** Opening EXTRACT PROVIDED block **
Seanad debates

Friday, 30 April 2004

Twenty-seventh Amendment of the Constitution Bill 2004: Second Stage (Resumed).

 

4:00 pm

Derek McDowell (Labour)

I am interested to hear the Minister's aside about horses being ready to bolt. Some of the comments made today and in the other House seek to convey the impression that somehow or other, there is a tidal wave of immigration or of people looking to exploit our law and our Constitution to gain Irish citizenship for children who will, at some point in the future, exploit it and perhaps come to work here or something awful like that. No matter what else we can say based on the facts that have been put into the public arena, the one thing we know for sure is that this is a fairly limited problem. The one point of which we are pretty sure is that we are talking about hundreds, or at most, the low thousands per annum in terms of children born here who go away and who may come back.

What does not seem to have struck people is that there are many other loopholes in the system which have given rise to what, on the face of it, should be much greater problems. I have had the opportunity to visit South Africa. I was there ten years ago this week for the election and I have been back a couple of times since. I have met dozens of people who have Irish passports, who have never been here and who have no intention of coming here. During the 1980s, before the apartheid regime fell, we issued not only tens of thousands, but hundreds of thousands of passports to people in that country. We certainly issued tens of thousands of passports in several consecutive years, so if the figure falls short of 100,000, it would only be just short of it. These people were looking for an escape route. I am not saying I necessarily blame them. Perhaps if I had been in that position, I would have done the same. However, if the Minister is so anxious to safeguard the integrity of EU or Irish citizenship, there are many other areas at which he should be looking. That provokes the inevitable question as to why he is looking at this problem or loophole.

The Minister and his party leader, the Tánaiste, made much of taunting members of my party in the other House, in particular. They wanted to know if we had a difficulty on the issue of substance. They said we were all obsessed with process and asked for our view on the issue of substance. It is fair to say we took our time. We took a week to two weeks to eventually announce a decision and to advocate that the electorate should vote "no". The reason we did so is simple and is no secret. We acknowledge there is a net issue which should be addressed. However, we believe it should be addressed in a different context. We believe there are many other associated issues, to which I will come in a moment if I have time, that should be addressed at the same time and this should be done in a sensitive and sensible way on a cross-party basis. All those things could be done because my basic views on immigration, race, asylum-seeking and so on are shared by most people and by most parties in this and the other House.

The reason we have come down so conclusively on this matter is that it has gone beyond process. I distrust the motive of the Government in putting this forward. I do not accept the bona fides of Government or of the Minister in proposing this amendment. Although I acknowledge, as everyone does, that the Minister is not a racist, the basic tenet or purpose of this amendment is to give succour to those who are or to those who will seek to stir up racist feelings in our society. Racism is not an easy issue or something one is born with. It is not something in one's head in that some people are racist and others are not. We are all capable of racist gestures and thoughts at certain times and of reacting in a racist way to events. I do my best; I do not think I am racist but I am perfectly capable of a racist thought. It is something that is learned. With experience we try to ensure we react to other people who are different from us, whether culturally or otherwise, in a welcoming way and in a way that accepts and values difference.
** Closing EXTRACT PROVIDED block **
▶ _INSTRUCTION A_
From the Seanad debate, write out the passage starting at the words "Derek McDowell (Labour)" and ending after the words "may come back.", without any changes.
▶ _INSTRUCTION B_
According to the Seanad debate, in which decade were large numbers of Irish passports issued to people in South Africa?
These rows come from a separate source, not from the Seanad debate.
** Opening INFORMATION PROVIDED block **
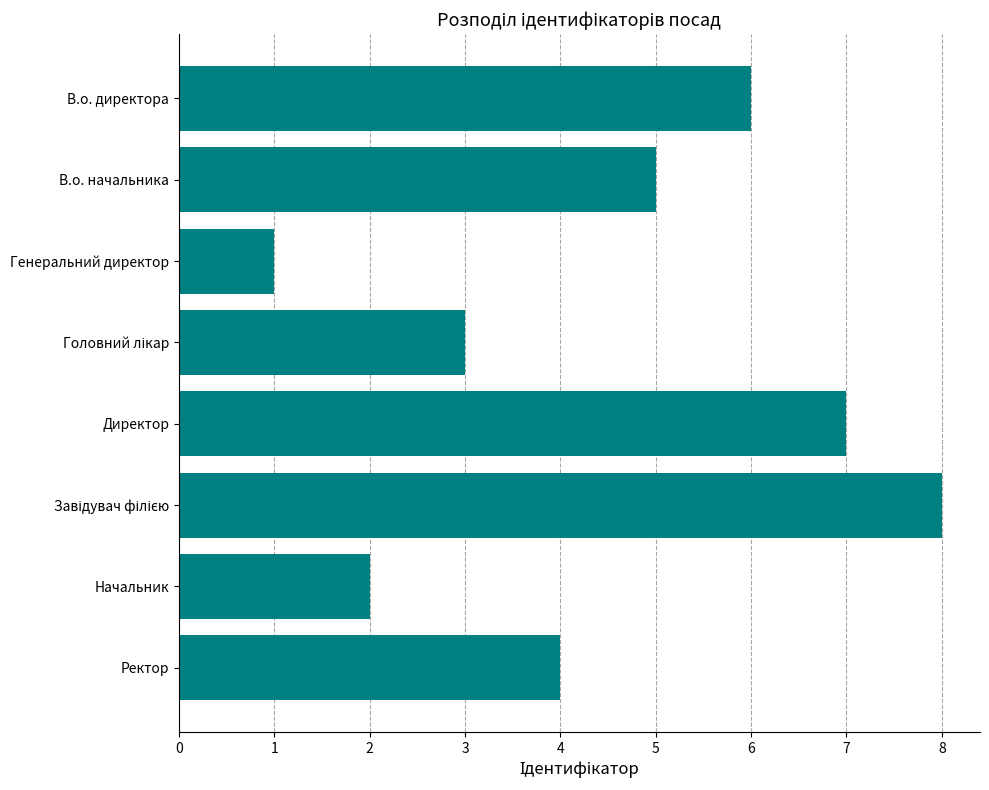

Reading top to bottom, list all the values displayed in this chart.

6	5	1	3	7	8	2	4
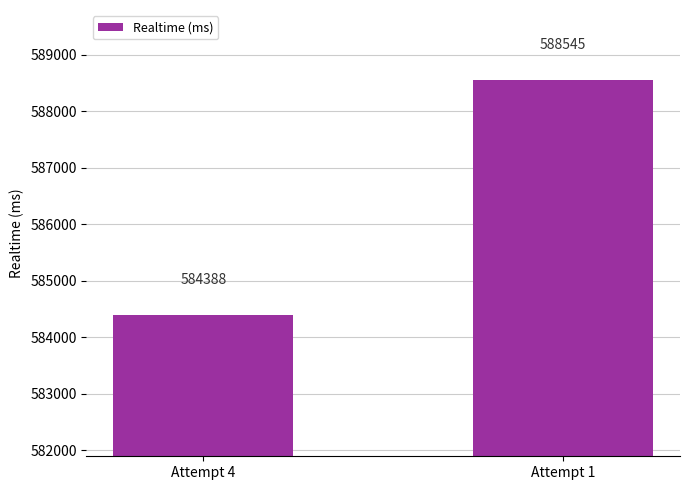

Which category has the highest value across all series?

Attempt 1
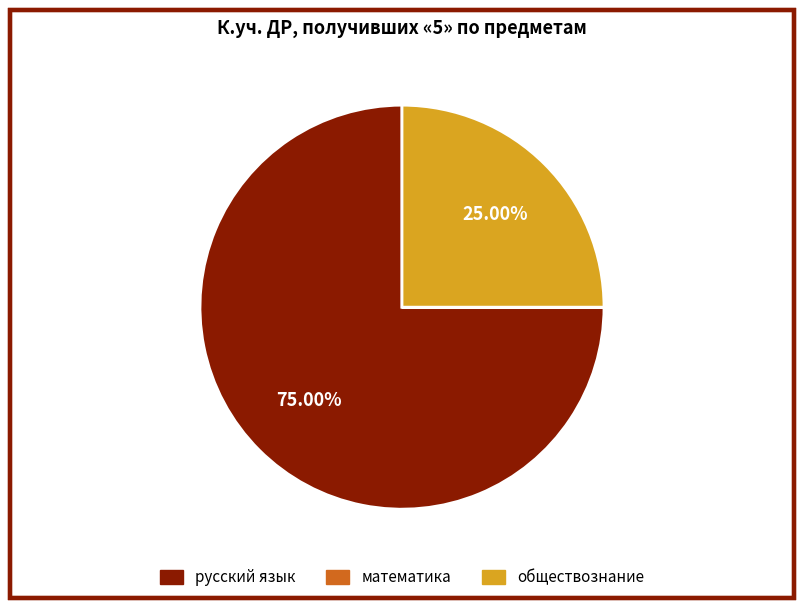

What is the largest slice in the pie chart?

русский язык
** Closing INFORMATION PROVIDED block **
▶ _TASK RESPONSE A_
Derek McDowell (Labour)

I am interested to hear the Minister's aside about horses being ready to bolt. Some of the comments made today and in the other House seek to convey the impression that somehow or other, there is a tidal wave of immigration or of people looking to exploit our law and our Constitution to gain Irish citizenship for children who will, at some point in the future, exploit it and perhaps come to work here or something awful like that. No matter what else we can say based on the facts that have been put into the public arena, the one thing we know for sure is that this is a fairly limited problem. The one point of which we are pretty sure is that we are talking about hundreds, or at most, the low thousands per annum in terms of children born here who go away and who may come back.

▶ _TASK RESPONSE B_
The 1980s, before the apartheid regime fell.